ENTRIES SHOWN section start
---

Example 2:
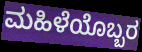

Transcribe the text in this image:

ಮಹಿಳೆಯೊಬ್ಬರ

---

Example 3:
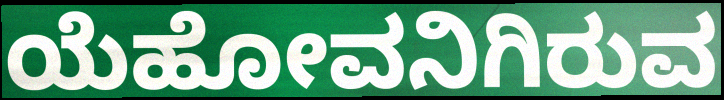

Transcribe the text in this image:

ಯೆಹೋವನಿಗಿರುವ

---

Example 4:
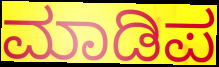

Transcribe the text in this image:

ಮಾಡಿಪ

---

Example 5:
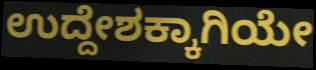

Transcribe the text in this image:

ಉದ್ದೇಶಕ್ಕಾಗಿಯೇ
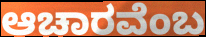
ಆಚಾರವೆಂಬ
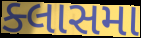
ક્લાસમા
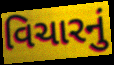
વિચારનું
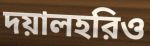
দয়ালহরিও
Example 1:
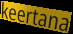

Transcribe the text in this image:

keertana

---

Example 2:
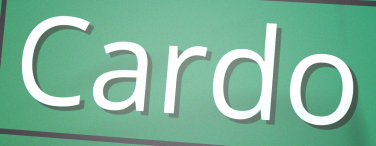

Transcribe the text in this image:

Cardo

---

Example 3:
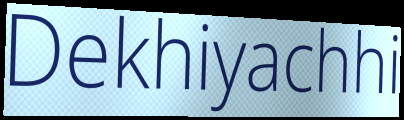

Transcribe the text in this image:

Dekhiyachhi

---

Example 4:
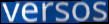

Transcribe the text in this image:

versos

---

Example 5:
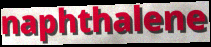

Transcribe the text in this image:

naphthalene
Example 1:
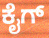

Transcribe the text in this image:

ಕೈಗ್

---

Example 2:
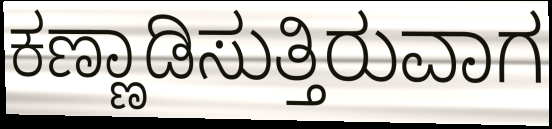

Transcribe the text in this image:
ENTRIES SHOWN section end
## WHAT IS EXPECTED
After removing the pictures, set down every record above exactly as it stands.

## OUTPUT FOR THIS EXERCISE
---

Example 2:

Transcribe the text in this image:

ಮಹಿಳೆಯೊಬ್ಬರ

---

Example 3:

Transcribe the text in this image:

ಯೆಹೋವನಿಗಿರುವ

---

Example 4:

Transcribe the text in this image:

ಮಾಡಿಪ

---

Example 5:

Transcribe the text in this image:

ಉದ್ದೇಶಕ್ಕಾಗಿಯೇ
ಆಚಾರವೆಂಬ
ક્લાસમા
વિચારનું
দয়ালহরিও
Example 1:

Transcribe the text in this image:

keertana

---

Example 2:

Transcribe the text in this image:

Cardo

---

Example 3:

Transcribe the text in this image:

Dekhiyachhi

---

Example 4:

Transcribe the text in this image:

versos

---

Example 5:

Transcribe the text in this image:

naphthalene
Example 1:

Transcribe the text in this image:

ಕೈಗ್

---

Example 2:

Transcribe the text in this image:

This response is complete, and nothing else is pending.